#### WHAT YOU SHOULD DO:
Nothing but the line holding "Measured around the" and the lines after it, through the end of the records, should be set down, each exactly as it is.
Start of Block
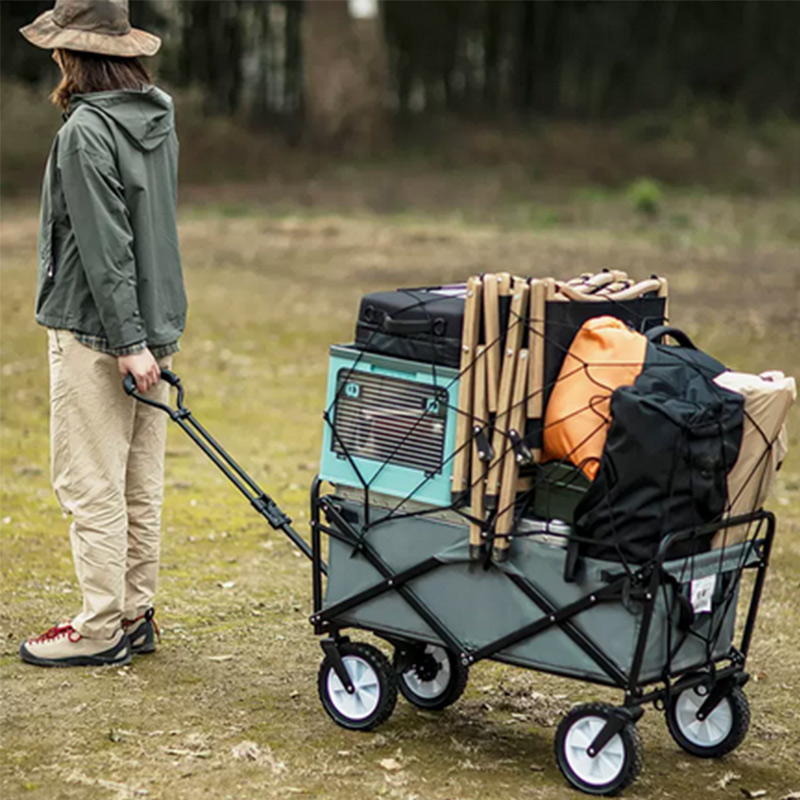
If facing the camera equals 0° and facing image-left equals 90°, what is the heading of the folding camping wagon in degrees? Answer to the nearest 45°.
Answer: approximately 135°
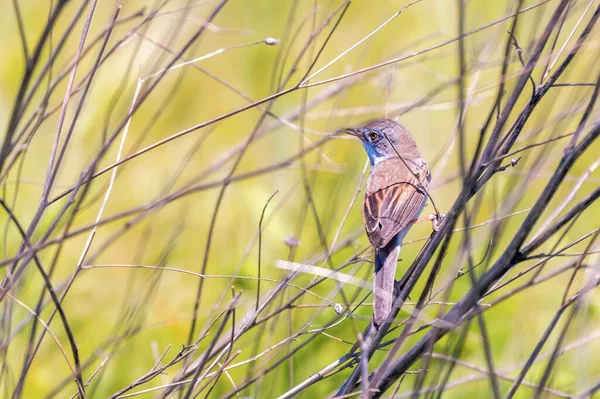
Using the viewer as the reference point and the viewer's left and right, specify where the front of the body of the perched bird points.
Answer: facing away from the viewer
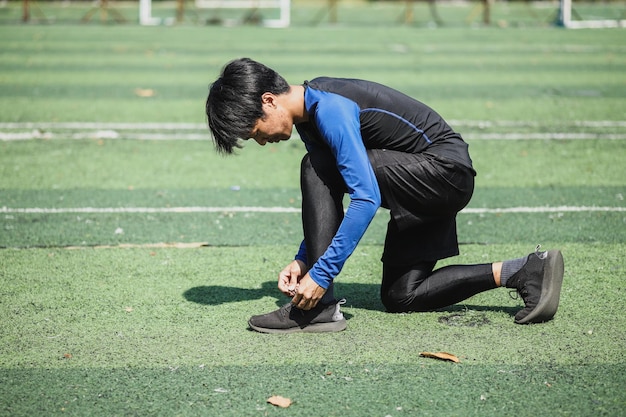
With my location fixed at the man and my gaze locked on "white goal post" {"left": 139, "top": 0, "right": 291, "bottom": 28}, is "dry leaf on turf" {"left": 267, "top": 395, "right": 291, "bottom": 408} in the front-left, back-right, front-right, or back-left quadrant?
back-left

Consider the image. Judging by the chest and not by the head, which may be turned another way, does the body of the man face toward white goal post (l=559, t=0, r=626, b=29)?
no

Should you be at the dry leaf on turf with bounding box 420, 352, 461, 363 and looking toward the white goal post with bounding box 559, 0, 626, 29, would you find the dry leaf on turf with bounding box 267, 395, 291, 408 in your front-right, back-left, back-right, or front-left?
back-left

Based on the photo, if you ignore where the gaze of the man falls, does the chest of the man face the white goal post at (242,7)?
no

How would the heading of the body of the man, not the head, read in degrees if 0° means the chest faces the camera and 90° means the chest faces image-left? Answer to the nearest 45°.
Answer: approximately 90°

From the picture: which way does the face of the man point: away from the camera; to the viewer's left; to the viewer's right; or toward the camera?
to the viewer's left

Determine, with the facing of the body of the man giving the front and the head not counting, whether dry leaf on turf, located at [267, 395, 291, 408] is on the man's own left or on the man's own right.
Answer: on the man's own left

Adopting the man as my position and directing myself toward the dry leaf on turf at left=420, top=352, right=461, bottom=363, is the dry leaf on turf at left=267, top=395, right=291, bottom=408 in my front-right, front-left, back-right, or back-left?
front-right
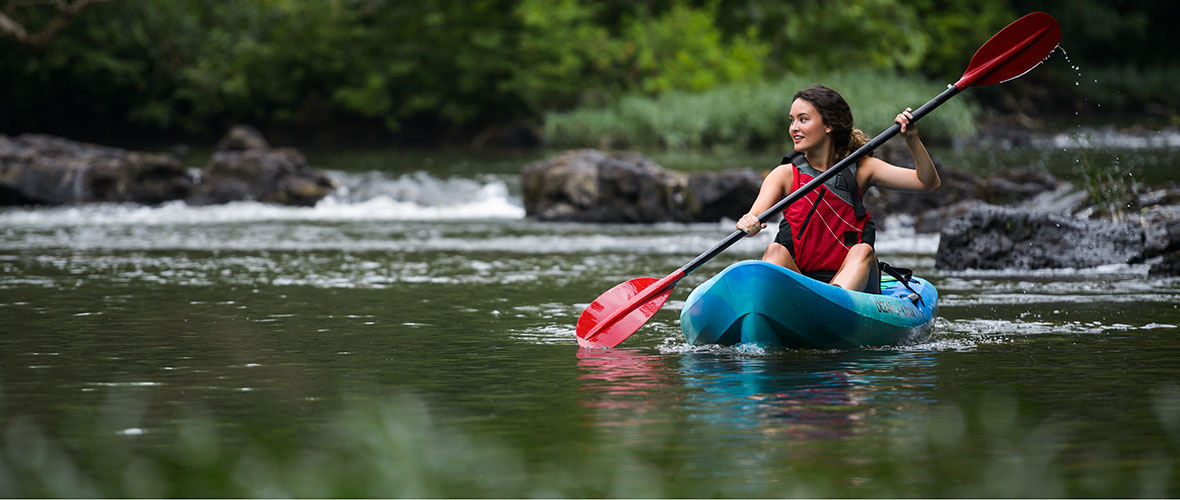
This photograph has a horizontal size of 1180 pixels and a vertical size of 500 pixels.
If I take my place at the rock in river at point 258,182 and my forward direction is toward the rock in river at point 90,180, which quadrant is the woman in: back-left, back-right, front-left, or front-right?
back-left

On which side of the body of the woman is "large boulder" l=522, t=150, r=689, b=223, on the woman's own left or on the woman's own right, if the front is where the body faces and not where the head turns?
on the woman's own right

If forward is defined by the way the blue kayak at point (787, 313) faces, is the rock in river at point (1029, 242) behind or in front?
behind

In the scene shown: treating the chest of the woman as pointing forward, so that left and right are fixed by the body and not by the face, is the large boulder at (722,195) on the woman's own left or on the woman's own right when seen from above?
on the woman's own right

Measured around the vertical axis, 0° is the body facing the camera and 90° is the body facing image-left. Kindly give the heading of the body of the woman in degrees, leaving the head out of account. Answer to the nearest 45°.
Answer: approximately 45°

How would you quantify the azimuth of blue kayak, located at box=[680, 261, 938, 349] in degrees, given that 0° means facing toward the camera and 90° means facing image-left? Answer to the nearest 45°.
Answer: approximately 45°

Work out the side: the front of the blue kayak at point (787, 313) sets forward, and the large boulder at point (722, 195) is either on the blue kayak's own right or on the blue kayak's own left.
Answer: on the blue kayak's own right

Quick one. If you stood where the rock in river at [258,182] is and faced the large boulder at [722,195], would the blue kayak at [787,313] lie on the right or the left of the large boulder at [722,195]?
right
End of Block
#### EXERCISE ANSWER:
Measured around the vertical axis, 0° is the body facing the camera and 90° is the body facing image-left. Kindly give the heading of the body of the woman in degrees, leaving the head out of account. Answer to the nearest 45°.
Answer: approximately 45°

How would you quantify the azimuth of blue kayak, located at box=[680, 261, 938, 349] in degrees, given that 0° means facing toward the camera and 90° means facing image-left? Answer to the nearest 45°.
Answer: approximately 45°

Work out the side: the front of the blue kayak at point (787, 313) sets forward, and the large boulder at point (722, 195) is either on the blue kayak's own right or on the blue kayak's own left.
Answer: on the blue kayak's own right

Quick one. If you stood where the rock in river at [258,182] is and faced the large boulder at [722,195], would the blue kayak at [787,313] lie on the right or the left of the large boulder at [722,195]?
right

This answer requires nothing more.